Fêter son 70ᵉ anniversaire, ce n'est pas seulement souffler 70 bougies. C'est aussi se résigner à ne plus pouvoir profiter de plusieurs avantages fiscaux. Le cap des 70 ans marque, en effet, un tournant décisif pour les parents et les grands-parents qui préparent leur succession. La plupart souhaite léguer leur patrimoine à leurs héritiers sans contraindre ces derniers à payer trop d'impôts.
La limite des 70 ans est par exemple très importante en matière d'assurance-vie. Les sommes versées sur un contrat d'assurance-vie, avant les 70 ans du souscripteur, bénéficient d'un abattement de 152 500 euros. En clair, après le décès du souscripteur, chaque bénéficiaire pourra profiter de cet abattement. Cependant, les sommes déposées sur une assurance-vie par un souscripteur âgé de plus de 70 ans bénéficient d'un abattement nettement moins avantageux : seulement 30 500 euros pour l'ensemble des bénéficiaires.
Le seuil des 70 ans est également important pour la transmission du patrimoine immobilier. Un outil est fréquemment utilisé par les familles pour léguer un bien immobilier aux enfants et aux petits-enfants : le démembrement. Cette mesure permet de séparer le droit de propriété entre un usufruitier, qui garde le droit d'habiter le logement ou de le louer pour en percevoir les loyers, et un ou plusieurs nus-propriétaires. Ces derniers détiennent la propriété "en attente" et deviendront pleins propriétaires au décès de l'usufruitier.

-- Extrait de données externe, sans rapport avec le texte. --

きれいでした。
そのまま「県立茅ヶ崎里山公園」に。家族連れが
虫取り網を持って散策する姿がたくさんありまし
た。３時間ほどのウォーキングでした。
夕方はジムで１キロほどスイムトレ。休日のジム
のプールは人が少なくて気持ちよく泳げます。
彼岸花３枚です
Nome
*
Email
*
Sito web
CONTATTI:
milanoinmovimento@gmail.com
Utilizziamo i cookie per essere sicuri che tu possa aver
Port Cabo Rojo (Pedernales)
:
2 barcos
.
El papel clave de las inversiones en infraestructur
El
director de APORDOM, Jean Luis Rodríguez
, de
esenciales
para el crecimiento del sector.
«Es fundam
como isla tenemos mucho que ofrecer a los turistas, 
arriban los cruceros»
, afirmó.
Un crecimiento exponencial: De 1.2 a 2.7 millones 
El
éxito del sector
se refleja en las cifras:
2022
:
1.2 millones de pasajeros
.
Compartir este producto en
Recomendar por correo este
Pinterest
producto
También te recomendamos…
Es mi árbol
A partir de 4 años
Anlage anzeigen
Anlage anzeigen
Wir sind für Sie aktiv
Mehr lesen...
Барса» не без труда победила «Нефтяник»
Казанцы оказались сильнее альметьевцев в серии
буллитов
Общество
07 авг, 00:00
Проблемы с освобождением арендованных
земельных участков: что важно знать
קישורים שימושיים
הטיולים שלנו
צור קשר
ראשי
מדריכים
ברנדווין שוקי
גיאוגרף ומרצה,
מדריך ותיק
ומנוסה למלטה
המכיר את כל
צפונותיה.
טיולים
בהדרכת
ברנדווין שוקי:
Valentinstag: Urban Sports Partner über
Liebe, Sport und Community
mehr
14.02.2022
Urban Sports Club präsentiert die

Cela suppose donc que l'usufruitier fasse une donation de la nue-propriété de son bien. Il doit alors payer des droits de donation correspondant à la valeur de la nue-propriété (un pourcentage de la valeur totale du bien). Au décès de l'usufruitier, l'usufruit (le reste de la valeur du bien) se réunit gratuitement à la nue-propriété, ce qui signifie que les nus-propriétaires deviennent pleins propriétaires sans avoir à payer de droits de succession supplémentaires.

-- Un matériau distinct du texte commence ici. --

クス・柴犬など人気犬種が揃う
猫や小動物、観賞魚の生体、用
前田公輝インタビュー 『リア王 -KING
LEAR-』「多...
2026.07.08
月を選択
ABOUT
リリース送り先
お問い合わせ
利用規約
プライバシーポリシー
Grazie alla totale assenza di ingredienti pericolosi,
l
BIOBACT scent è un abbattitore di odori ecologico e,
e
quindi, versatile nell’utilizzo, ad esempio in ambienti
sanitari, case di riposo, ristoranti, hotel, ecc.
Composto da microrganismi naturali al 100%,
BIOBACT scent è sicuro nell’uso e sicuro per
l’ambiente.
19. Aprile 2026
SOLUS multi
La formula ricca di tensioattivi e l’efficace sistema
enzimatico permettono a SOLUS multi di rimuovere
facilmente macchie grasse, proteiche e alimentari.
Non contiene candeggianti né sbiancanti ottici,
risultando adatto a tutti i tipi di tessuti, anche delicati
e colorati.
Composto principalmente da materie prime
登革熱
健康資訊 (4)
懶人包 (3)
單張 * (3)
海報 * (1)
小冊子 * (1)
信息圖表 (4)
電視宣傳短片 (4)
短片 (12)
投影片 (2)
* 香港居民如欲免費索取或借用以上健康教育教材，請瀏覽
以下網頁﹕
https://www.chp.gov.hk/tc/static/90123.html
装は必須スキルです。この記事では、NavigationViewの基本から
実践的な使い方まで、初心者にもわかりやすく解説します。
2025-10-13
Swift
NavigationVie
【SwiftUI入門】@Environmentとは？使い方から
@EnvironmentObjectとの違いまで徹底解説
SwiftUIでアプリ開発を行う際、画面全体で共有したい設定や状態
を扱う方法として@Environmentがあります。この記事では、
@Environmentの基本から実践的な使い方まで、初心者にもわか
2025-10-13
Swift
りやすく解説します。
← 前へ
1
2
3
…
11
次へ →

Selon l'âge de l'usufruitier, au moment où est actée la donation, la valeur de la nue-propriété change. Par exemple, si le donateur a entre 51 et 60 ans, l'usufruit représente 50% du bien et la nue-propriété l'autre moitié. Si le donateur a entre 61 et 70 ans, l'usufruit représente 40% et la nue-propriété 60% de la valeur du bien. Enfin, si le donateur a entre 71 et 80 ans, l'usufruit tombe à 30% et la nue-propriété grimpe à 70%. Pour faire simple : plus le démembrement est effectué tôt et moins les droits de donation à payer sont importants, puisque la part de nue-propriété est plus faible.
Lorsqu'ils reçoivent une donation de nue-propriété de la part de leur parent, les enfants peuvent bénéficier d'un abattement de 100 000 euros, renouvelable tous les 15 ans. Un parent peut donc donner 100 000 euros à chaque enfant sans régler de droits de donation.

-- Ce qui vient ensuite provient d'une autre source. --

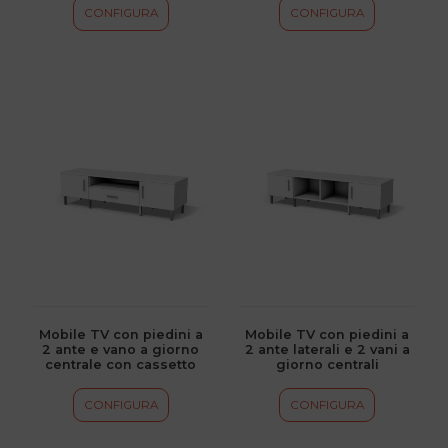
del
del
CONFIGURA
CONFIGURA
prodotto
prodotto
Questo
Questo
prodotto
prodotto
ha
ha
più
più
varianti.
varianti.
Le
Le
opzioni
opzioni
possono
possono
essere
essere
scelte
scelte
Mobile TV con piedini a
Mobile TV con piedini a
2 ante e vano a giorno
2 ante laterali e 2 vani a
nella
nella
centrale con cassetto
giorno centrali
pagina
pagina
del
del
CONFIGURA
CONFIGURA
prodotto
prodotto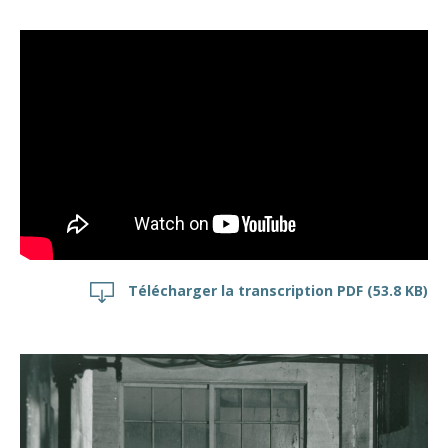
Télécharger la transcription PDF
(53.8 KB)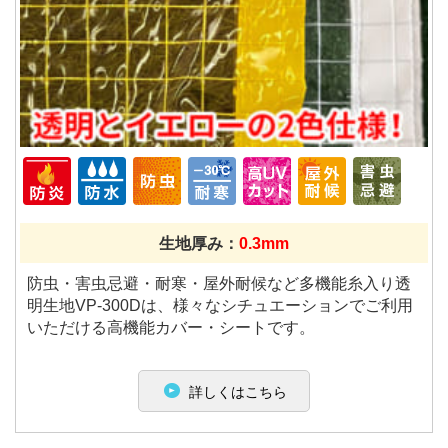
生地厚み：
0.3mm
防虫・害虫忌避・耐寒・屋外耐候など多機能糸入り透
明生地VP-300Dは、様々なシチュエーションでご利用
いただける高機能カバー・シートです。
詳しくはこちら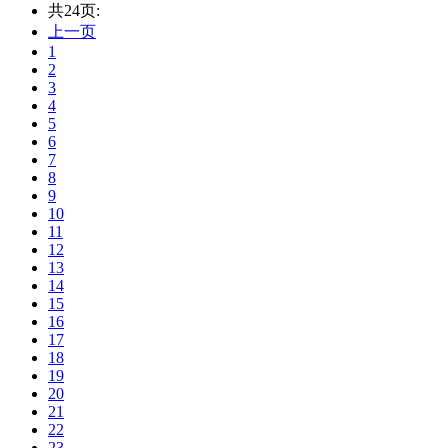
共24页:
上一页
1
2
3
4
5
6
7
8
9
10
11
12
13
14
15
16
17
18
19
20
21
22
23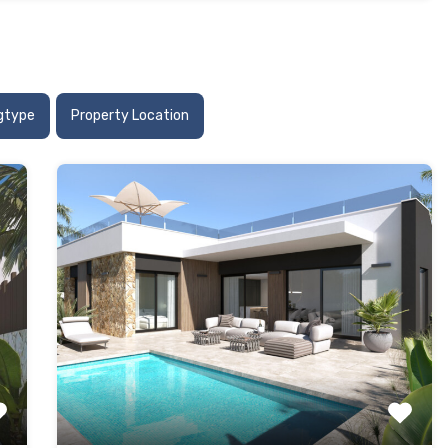
gtype
Property Location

Prenons l'exemple d'une mère de famille qui souhaite transmettre la nue-propriété de sa maison valant 500 000 euros à ses deux enfants. Si elle effectue la donation avant 71 ans, la nue-propriété représente 300 000 euros (60% de 500 000), soit 150 000 euros par enfant. Après application de l'abattement de 100 000 euros, la base taxable s'établit à 50 000 euros par enfant. La mère devra donc payer 8 194,35 euros de droits de donation pour chacun de ses enfants.
Si la même mère effectue la donation après 71 ans, la nue-propriété représente désormais 350 000 euros (70% de 500 000), soit 175 000 euros par enfant. Après l'abattement total de 100 000 euros, la base taxable grimpe à 75 000 euros par enfant. Les droits de donation par enfant s'élèvent alors à 13 194,35 euros.